What is being asked = Copy every row below word for word, leaving out the pictures.

(Saved data entries)
**********
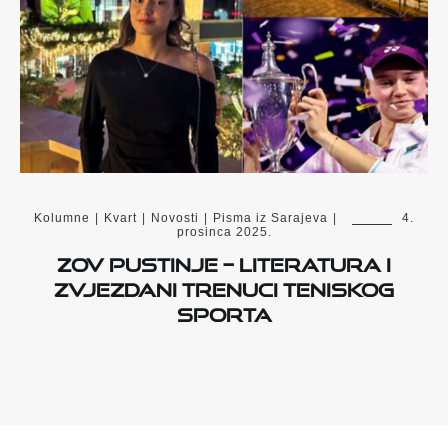
Kolumne
|
Kvart
|
Novosti
|
Pisma iz Sarajeva
|
4.
prosinca 2025.
Zov pustinje – literatura i
zvjezdani trenuci teniskog
sporta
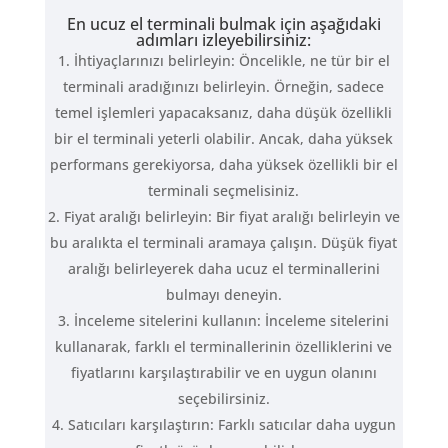
En ucuz el terminali bulmak için aşağıdaki
adımları izleyebilirsiniz:
İhtiyaçlarınızı belirleyin: Öncelikle, ne tür bir el
terminali aradığınızı belirleyin. Örneğin, sadece
temel işlemleri yapacaksanız, daha düşük özellikli
bir el terminali yeterli olabilir. Ancak, daha yüksek
performans gerekiyorsa, daha yüksek özellikli bir el
terminali seçmelisiniz.
Fiyat aralığı belirleyin: Bir fiyat aralığı belirleyin ve
bu aralıkta el terminali aramaya çalışın. Düşük fiyat
aralığı belirleyerek daha ucuz el terminallerini
bulmayı deneyin.
İnceleme sitelerini kullanın: İnceleme sitelerini
kullanarak, farklı el terminallerinin özelliklerini ve
fiyatlarını karşılaştırabilir ve en uygun olanını
seçebilirsiniz.
Satıcıları karşılaştırın: Farklı satıcılar daha uygun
**********
Task output =
Kolumne
|
Kvart
|
Novosti
|
Pisma iz Sarajeva
|
4.
prosinca 2025.
Zov pustinje – literatura i
zvjezdani trenuci teniskog
sporta
En ucuz el terminali bulmak için aşağıdaki
adımları izleyebilirsiniz:
İhtiyaçlarınızı belirleyin: Öncelikle, ne tür bir el
terminali aradığınızı belirleyin. Örneğin, sadece
temel işlemleri yapacaksanız, daha düşük özellikli
bir el terminali yeterli olabilir. Ancak, daha yüksek
performans gerekiyorsa, daha yüksek özellikli bir el
terminali seçmelisiniz.
Fiyat aralığı belirleyin: Bir fiyat aralığı belirleyin ve
bu aralıkta el terminali aramaya çalışın. Düşük fiyat
aralığı belirleyerek daha ucuz el terminallerini
bulmayı deneyin.
İnceleme sitelerini kullanın: İnceleme sitelerini
kullanarak, farklı el terminallerinin özelliklerini ve
fiyatlarını karşılaştırabilir ve en uygun olanını
seçebilirsiniz.
Satıcıları karşılaştırın: Farklı satıcılar daha uygun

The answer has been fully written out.